Jackson Co. Ohio. What trees create the most profit or are easy to unload to nursery because of their high demand?


----------



## Elmore (Oct 14, 2005)

Also for consideration...American Holly - Ilex opaca


----------



## Elmore (Oct 14, 2005)

oaks said:


> Jackson Co. Ohio. What trees create the most profit or are easy to unload to nursery because of their high demand?
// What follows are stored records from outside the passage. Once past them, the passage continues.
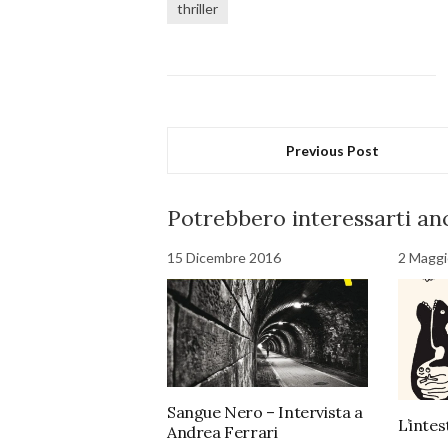
thriller
Previous Post
Potrebbero interessarti anc
15 Dicembre 2016
2 Maggi
Sangue Nero – Intervista a
L’intes
Andrea Ferrari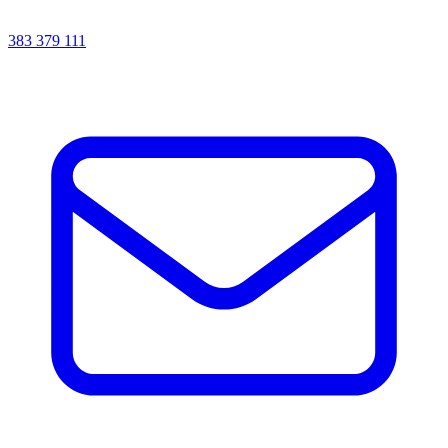
383 379 111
For a farely quick return I would have to say well grown Acer rubrum cultivars such as 'Autumn Flame', October Glory & Red Sunset.


----------



## jimmyq (Oct 14, 2005)

.


----------



## Elmore (Oct 16, 2005)

This sounds like a nursery topic...why was it moved here?


----------



## begleytree (Oct 16, 2005)

Because it was at first one of the 'what should I plant' questions we see so often. Only later did it turn out to be a 'what can I plant for fun and profit' question.
I'll move it back for you.
-Ralph


----------



## Elmore (Oct 16, 2005)

begleytree said:


> Because it was at first one of the 'what should I plant' questions we see so often. Only later did it turn out to be a 'what can I plant for fun and profit' question.
> I'll move it back for you.
> -Ralph


Okay Ralph, I see. Looking at the opening post it does kinda sound like a gay homeowner looking for landscape tips..."What should my partner and I plant?"...heh heh. Only later does it become apparent that the "partner" is a business partner. My how we often jump to premature conclusions.


----------



## begleytree (Oct 16, 2005)

LOL.
No, I honestly thought partner meant they wern't married. A little more clarification in the opening post may have gotten the info the poster was after, sooner.
-Ralph


----------



## oaks (Oct 17, 2005)

sorry for the mix up. My business partner and I are looking for ideas on what to plant, and thought this would be a great place to get information. My wife and I ( and 2 kids) are not open for suggestions. Not that their is anything wrong with a " partner" 
you just got the wrong idea. Any other suggestions on what we may plant to earn 
a little income.


----------



## Elmore (Oct 17, 2005)

Have you got equipment (for nusery work  )? Any previous experience? Have you ever dug b&b..WB?


----------



## oaks (Oct 17, 2005)

I've landscaped for my father and now do it on the side along with lawn care. I've never planted this many trees or for this purpose (nursery / profit).


----------



## Elmore (Oct 18, 2005)

Slow growing ornamentals like Japanese Maples and grafted Ginkgo cultivars well grown and 8' to 10' should bring a good premium. Check out those American Holly they come at a premium also. There are some growers in KY that want an arm and a leg for their Hollies. These are true opaca cultivars, not 'Green Leaf' which is a hybrid.


----------